How Acast hacked its data

How Acast hacked its data

Or "building fun stuff without pressure"

Written by Ioana Havsfrid, Richard Jenkins2024.12.16

At Acast we want to be pleasantly surprised by what we and our technology can do. Some breakthrough ideas are harder to fit into a product roadmap so we tap into other ways to play with them. Our preferred way to do this are our twice-yearly Hackathons! These are weeks dedicated to trying out new things, building cool proofs-of-concept, and learning from colleagues you may not usually interact with on a daily basis.

How hackathons work at Acast

High-risk / high-reward ideas using the shiniest new tech sound great, but implementing them is rarely easy. We believe that constraints drive creativity, and therefore each hackathon has a theme. 

This time it was all about data! Not an original theme, we know, but it made sense in context! Over the last 10 years Acast has become a podcasting oracle, sitting on vast amounts of data across everything from production, distribution, and consumption to trends and flops. This huge pool of data gives us opportunities but can also overwhelm us. For this reason we decided to dedicate our hackathon to finding new ways to use, display, and process our data with no external pressure to hit a deadline or release something tangible.

We were pleased this time to receive some special assistance from our friends at Amazon Web Services. Niklas Palm, Ebtisam Mohammedsalih, Muhammad Sajid, and Heidi Sollheim visited our Stockholm office to help one lucky hack team plan the architecture for a machine learning project focused around podcast discovery & media planning, code-named “RossBot”.

Niklas explains a retrieval-augmented generation reference architecture to the group

At the end of each Hackathon, the department comes together to watch the demo session!
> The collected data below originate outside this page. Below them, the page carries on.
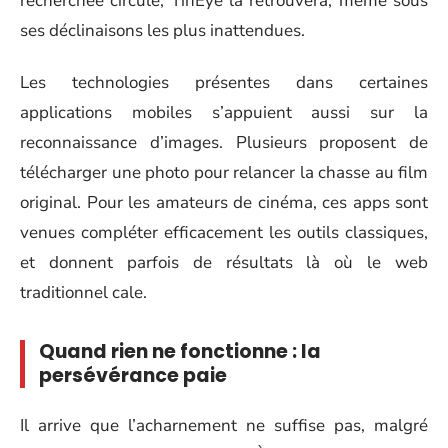
recherchée circule, TinEye la retrouvera, même sous
ses déclinaisons les plus inattendues.
Les technologies présentes dans certaines
applications mobiles s’appuient aussi sur la
reconnaissance d’images. Plusieurs proposent de
télécharger une photo pour relancer la chasse au film
original. Pour les amateurs de cinéma, ces apps sont
venues compléter efficacement les outils classiques,
et donnent parfois de résultats là où le web
traditionnel cale.
Quand rien ne fonctionne : la
persévérance paie
Il arrive que l’acharnement ne suffise pas, malgré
Each hack team demonstrates what they’ve been working on - that could be in the form of a proof of concept, or simply a presentation explaining “we tried this, and learned a way not to build it”. Learning is the key thing, rather than tangible outputs.
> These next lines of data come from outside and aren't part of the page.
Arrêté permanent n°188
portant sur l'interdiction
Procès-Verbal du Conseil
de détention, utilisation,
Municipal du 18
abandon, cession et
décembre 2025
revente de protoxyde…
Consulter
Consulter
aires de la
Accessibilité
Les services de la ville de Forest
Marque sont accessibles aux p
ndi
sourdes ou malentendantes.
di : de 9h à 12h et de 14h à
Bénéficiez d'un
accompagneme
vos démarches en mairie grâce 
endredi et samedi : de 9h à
The demo session for autumn 2024, including the all important fika provided in the office!

This year’s highlights

‘RossBot’ - a robotic planning pal!

In order to keep the world’s most valuable podcast marketplace running, matchmaking advertisers with creators, our sales teams naturally spend lots of time finding the best shows for their clients. Usually this involves finding those that align with the audience an advertiser wants to reach - such as “young women living in New England who play football”.

This process can be tricky, as although we have a wealth of data available on shows it can be hard to sift and sort that data to pick out the shows you need. Enter RossBot! Named after our CEO Ross Adams and powered by a Retrieval-Augmented Generation model, it serves up the shows best aligned with the user’s query in less than 30 seconds. Most importantly it also explains why the selected shows fit the brief in natural language that a seller or their client would understand.

We believe these sort of proactive recommendations could be transformative for planning, and aim to iterate on this project in the near future. Watch this space…

Social media data downloads for our sales teams

Podcasters were the original influencers, and many podcasters now also create content on Instagram, TikTok, and other platforms. This offers advertisers a powerful opportunity to reach those creators’ audiences in an omni-channel fashion, across multiple platforms.

Doing this of course requires our wonderful sales teams to have data on those audiences - size, demographics, engagement.

The product team that looks after our ad campaign planning & booking products decided to use the hackathon to supercharge this initiative! Their aim was to display as much data as possible about our creators’ social media channels in our internal planning suite.

The team combined data from Podchaser with some additional points from external tools they explored. Most impressively they built data pipelines, a backend, and a fully-designed frontend UI to make this information accessible to users during the week. A shining case of ‘move fast and build things’!